[Records excerpted from a collection]
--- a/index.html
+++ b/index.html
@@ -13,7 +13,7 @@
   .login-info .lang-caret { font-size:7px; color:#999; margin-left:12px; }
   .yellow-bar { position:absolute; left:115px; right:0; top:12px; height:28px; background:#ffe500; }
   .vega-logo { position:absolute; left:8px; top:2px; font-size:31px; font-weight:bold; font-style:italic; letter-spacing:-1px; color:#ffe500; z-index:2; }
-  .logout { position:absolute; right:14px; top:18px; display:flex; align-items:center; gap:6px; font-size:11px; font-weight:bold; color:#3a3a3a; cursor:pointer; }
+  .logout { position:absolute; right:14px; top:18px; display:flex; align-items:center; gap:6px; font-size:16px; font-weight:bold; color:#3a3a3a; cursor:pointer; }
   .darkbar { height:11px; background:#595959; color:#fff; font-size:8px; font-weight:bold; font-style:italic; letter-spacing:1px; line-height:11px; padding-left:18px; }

Exercise objective: Extract each entry in full, exactly as given.

Completed task:
--- a/index.html
+++ b/index.html
@@ -13,7 +13,7 @@
   .login-info .lang-caret { font-size:7px; color:#999; margin-left:12px; }
   .yellow-bar { position:absolute; left:115px; right:0; top:12px; height:28px; background:#ffe500; }
   .vega-logo { position:absolute; left:8px; top:2px; font-size:31px; font-weight:bold; font-style:italic; letter-spacing:-1px; color:#ffe500; z-index:2; }
-  .logout { position:absolute; right:14px; top:18px; display:flex; align-items:center; gap:6px; font-size:11px; font-weight:bold; color:#3a3a3a; cursor:pointer; }
+  .logout { position:absolute; right:14px; top:18px; display:flex; align-items:center; gap:6px; font-size:16px; font-weight:bold; color:#3a3a3a; cursor:pointer; }
   .darkbar { height:11px; background:#595959; color:#fff; font-size:8px; font-weight:bold; font-style:italic; letter-spacing:1px; line-height:11px; padding-left:18px; }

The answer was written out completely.